Centers of time measurement

The ancient center of time measurement was the earth, and this is still used in everyday life. The changing positions of the sun and moon relative to the earth make a convenient clock. In this sense, geocentric time makes sense. But the movements of planets are difficult to use in this way; their retrograde movements require ad hoc modifications to a geocentric system.

The proposal to switch to a sun-centered time system was met with resistance but its advantages eventually won out, with Newton’s laws ending the issue. The greater comprehensiveness of heliocentric time (heliochronic system) over geocentric time (geochronic system) proved to be decisive. Nevertheless, the everyday terms noon, morning, afternoon, etc. are still used, showing the naturalness of a geochronic system.

In the 20th century, the atomic clock was invented, which uses an electronic transition frequency of the electromagnetic spectrum of atoms (the signal electrons in atoms emit when they change energy level). This might be called a “phochronic” (light-time) standard. The positions of celestial bodies are not used with this system of time. It is an acentric time standard.

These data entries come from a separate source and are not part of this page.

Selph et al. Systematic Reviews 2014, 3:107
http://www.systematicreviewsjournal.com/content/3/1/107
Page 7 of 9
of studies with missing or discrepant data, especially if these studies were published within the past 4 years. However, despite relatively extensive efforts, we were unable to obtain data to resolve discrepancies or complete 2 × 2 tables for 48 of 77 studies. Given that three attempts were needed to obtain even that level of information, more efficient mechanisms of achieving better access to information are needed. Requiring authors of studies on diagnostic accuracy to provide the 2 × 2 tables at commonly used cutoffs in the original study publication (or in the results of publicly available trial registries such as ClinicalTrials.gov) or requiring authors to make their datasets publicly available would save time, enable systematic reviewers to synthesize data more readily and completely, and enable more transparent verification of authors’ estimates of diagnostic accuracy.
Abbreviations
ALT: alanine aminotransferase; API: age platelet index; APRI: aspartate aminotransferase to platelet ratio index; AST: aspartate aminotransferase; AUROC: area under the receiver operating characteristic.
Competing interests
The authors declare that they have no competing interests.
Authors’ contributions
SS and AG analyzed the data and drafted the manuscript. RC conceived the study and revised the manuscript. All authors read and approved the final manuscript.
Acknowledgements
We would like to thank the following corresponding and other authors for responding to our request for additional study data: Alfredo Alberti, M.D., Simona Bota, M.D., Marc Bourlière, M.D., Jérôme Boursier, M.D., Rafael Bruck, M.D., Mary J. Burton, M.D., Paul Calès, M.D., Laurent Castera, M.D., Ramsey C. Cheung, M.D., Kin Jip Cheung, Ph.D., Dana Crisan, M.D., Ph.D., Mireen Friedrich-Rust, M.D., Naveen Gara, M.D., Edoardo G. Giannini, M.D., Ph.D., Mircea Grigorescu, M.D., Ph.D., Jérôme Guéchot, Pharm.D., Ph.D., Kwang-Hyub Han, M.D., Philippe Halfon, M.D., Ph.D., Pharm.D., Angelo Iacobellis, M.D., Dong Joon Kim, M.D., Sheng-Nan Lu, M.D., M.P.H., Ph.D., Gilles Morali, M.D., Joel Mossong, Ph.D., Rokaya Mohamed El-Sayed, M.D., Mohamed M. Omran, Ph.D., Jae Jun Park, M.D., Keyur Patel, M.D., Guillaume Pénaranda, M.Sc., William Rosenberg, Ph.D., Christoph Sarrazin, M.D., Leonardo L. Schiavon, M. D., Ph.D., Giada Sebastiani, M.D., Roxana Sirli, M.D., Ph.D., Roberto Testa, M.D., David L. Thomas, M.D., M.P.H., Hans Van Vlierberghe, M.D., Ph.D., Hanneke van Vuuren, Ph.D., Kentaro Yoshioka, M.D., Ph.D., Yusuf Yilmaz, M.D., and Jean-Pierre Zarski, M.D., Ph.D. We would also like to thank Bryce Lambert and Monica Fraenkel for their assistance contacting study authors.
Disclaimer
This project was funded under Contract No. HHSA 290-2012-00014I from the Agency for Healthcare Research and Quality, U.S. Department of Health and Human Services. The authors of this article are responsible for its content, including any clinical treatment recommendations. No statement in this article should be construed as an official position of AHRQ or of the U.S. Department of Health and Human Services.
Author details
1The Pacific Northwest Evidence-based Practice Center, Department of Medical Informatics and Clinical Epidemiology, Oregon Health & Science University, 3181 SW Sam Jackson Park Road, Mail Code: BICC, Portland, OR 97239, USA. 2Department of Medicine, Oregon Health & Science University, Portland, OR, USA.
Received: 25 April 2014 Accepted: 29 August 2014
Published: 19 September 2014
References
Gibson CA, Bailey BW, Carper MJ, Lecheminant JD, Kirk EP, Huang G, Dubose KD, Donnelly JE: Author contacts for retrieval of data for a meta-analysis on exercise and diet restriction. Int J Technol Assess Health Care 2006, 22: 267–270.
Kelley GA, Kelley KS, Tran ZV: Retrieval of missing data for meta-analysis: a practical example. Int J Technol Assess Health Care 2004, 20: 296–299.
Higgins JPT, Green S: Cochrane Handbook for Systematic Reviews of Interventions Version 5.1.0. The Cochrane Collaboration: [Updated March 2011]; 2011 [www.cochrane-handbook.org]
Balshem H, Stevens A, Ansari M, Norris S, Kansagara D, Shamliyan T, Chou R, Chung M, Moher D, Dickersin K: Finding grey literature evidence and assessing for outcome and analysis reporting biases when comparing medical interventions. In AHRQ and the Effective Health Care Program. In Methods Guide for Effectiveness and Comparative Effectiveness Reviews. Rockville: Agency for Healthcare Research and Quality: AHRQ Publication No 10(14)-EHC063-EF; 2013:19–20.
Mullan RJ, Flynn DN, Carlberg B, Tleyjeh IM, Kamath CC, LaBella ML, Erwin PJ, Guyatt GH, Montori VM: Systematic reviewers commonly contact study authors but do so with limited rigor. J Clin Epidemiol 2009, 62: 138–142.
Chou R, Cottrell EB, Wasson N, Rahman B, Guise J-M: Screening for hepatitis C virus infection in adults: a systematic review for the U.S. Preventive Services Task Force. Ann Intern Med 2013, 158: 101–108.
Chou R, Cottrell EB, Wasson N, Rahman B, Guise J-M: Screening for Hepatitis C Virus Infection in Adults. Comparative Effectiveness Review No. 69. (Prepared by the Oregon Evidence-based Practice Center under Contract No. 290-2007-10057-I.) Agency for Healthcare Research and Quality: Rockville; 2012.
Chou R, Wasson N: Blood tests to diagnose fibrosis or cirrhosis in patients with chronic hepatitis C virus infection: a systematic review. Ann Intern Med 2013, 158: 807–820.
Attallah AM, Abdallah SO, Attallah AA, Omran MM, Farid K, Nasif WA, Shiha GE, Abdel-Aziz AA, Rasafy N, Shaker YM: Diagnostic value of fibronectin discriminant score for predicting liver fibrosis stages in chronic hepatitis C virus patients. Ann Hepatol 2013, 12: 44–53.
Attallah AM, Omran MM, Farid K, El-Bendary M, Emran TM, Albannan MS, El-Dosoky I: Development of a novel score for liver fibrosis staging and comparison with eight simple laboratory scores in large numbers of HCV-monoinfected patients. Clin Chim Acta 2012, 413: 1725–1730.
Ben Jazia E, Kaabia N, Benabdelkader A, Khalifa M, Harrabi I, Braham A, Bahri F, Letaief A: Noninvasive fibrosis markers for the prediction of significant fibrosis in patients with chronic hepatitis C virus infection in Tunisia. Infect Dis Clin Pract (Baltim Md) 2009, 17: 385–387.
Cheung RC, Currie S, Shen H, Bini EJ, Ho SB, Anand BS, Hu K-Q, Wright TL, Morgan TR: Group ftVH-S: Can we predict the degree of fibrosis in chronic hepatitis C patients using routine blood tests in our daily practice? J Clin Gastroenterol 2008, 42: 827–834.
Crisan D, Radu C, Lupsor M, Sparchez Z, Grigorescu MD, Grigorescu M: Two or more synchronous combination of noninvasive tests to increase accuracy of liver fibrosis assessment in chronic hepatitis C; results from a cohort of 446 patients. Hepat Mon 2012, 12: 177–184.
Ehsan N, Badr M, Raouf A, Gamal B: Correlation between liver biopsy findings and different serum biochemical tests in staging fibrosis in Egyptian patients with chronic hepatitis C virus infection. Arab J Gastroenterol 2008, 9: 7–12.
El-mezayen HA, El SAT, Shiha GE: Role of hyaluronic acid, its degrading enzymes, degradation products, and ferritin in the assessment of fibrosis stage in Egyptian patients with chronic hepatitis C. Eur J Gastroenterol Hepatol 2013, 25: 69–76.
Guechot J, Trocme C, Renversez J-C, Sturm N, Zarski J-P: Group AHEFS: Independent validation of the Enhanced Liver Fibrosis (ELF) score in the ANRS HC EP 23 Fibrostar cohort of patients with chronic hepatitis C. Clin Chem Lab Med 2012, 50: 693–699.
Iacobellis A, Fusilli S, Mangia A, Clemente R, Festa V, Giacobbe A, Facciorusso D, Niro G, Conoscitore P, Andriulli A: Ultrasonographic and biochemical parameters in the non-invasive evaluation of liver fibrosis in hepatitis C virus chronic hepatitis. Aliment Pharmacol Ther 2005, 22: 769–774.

If accuracy is the most important factor, then a phochronic system is best. But it is not surprising that the “24/7” way of life arose since this acentric system was implemented. Time is less and less connected with the rhythms of the sun, the week, the seasons, etc. If the latter are the most important, then the geochronic system is best since it fits well with these rhythms, which are still an important part of the cycles of life.